#### GOAL OF THE EXERCISE:
The word "TRIANGLE": in how many lines of the records does it appear? Reply with the number alone.

::::

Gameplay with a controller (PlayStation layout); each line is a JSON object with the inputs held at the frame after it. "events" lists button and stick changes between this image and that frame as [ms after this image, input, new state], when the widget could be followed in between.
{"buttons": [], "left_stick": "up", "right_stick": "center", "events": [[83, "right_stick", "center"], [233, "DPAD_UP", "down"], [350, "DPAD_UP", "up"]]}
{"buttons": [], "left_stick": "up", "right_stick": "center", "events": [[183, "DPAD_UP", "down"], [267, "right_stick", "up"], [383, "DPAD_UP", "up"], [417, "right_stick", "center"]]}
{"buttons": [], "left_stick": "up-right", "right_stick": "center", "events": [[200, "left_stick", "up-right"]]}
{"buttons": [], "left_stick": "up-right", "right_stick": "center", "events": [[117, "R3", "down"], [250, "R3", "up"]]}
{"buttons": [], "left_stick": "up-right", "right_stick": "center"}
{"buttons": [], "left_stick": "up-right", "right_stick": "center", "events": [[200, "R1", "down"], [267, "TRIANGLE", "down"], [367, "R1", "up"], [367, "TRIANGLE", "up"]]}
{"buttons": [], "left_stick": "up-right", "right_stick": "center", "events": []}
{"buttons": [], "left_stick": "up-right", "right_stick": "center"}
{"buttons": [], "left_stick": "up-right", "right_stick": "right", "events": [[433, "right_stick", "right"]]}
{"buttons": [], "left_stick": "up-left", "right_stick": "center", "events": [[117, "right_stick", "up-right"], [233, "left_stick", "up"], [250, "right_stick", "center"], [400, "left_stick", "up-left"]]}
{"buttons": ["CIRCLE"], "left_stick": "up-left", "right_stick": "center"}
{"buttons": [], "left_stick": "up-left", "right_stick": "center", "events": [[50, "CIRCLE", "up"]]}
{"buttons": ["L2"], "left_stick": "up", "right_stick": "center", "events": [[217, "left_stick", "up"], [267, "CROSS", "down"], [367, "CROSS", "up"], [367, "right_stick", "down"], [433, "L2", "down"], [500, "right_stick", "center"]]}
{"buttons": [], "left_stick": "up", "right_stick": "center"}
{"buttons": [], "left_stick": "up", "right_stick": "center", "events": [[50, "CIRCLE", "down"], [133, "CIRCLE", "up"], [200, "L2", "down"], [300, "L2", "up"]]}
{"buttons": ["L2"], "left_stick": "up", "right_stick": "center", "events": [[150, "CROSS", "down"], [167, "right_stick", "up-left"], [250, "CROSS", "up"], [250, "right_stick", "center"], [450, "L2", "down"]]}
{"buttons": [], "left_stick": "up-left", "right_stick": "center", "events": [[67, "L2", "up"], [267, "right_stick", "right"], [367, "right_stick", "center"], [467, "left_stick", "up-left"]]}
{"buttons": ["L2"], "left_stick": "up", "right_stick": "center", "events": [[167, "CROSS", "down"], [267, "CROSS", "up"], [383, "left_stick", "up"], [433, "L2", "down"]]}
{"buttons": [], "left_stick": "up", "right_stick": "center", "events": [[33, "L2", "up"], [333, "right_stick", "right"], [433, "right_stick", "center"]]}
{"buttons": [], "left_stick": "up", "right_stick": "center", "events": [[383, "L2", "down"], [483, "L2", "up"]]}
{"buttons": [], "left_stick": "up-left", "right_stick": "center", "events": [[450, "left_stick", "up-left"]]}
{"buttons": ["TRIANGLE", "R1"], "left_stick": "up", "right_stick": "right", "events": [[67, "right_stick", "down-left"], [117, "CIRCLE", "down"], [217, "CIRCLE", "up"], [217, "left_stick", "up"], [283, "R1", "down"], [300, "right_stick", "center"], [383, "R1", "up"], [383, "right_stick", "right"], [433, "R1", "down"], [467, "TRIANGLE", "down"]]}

::::

#### SOLUTION FOR THIS EXERCISE:
2